Convert the text in the rows below into a numbered list, one line per item, omitting any blank lines. Leave the pictures out of the answer.

*RECORDS SHOWN*.
• • • • • • •
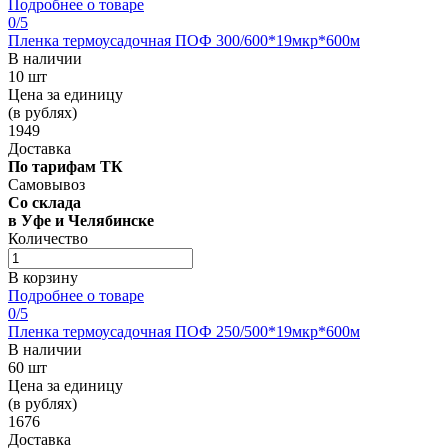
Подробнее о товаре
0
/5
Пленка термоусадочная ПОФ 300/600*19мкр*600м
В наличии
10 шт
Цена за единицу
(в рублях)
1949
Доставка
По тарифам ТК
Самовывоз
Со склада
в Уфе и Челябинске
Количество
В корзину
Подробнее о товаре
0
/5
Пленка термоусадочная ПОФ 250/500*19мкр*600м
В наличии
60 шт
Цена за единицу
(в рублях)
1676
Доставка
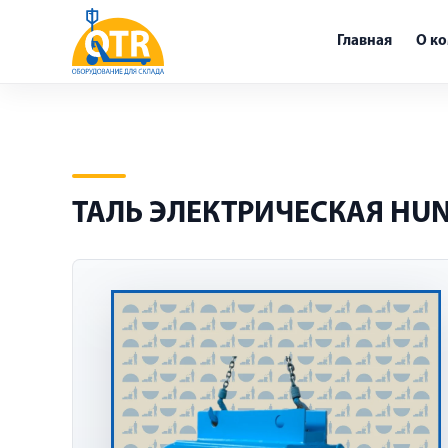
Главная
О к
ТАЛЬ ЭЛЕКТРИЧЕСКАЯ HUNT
• • • • • • •
*RESPONSE*.
1. Подробнее о товаре
2. 0
3. /5
4. Пленка термоусадочная ПОФ 300/600*19мкр*600м
5. В наличии
6. 10 шт
7. Цена за единицу
8. (в рублях)
9. 1949
10. Доставка
11. По тарифам ТК
12. Самовывоз
13. Со склада
14. в Уфе и Челябинске
15. Количество
16. В корзину
17. Подробнее о товаре
18. 0
19. /5
20. Пленка термоусадочная ПОФ 250/500*19мкр*600м
21. В наличии
22. 60 шт
23. Цена за единицу
24. (в рублях)
25. 1676
26. Доставка
27. Главная
28. О к
29. ТАЛЬ ЭЛЕКТРИЧЕСКАЯ HUNT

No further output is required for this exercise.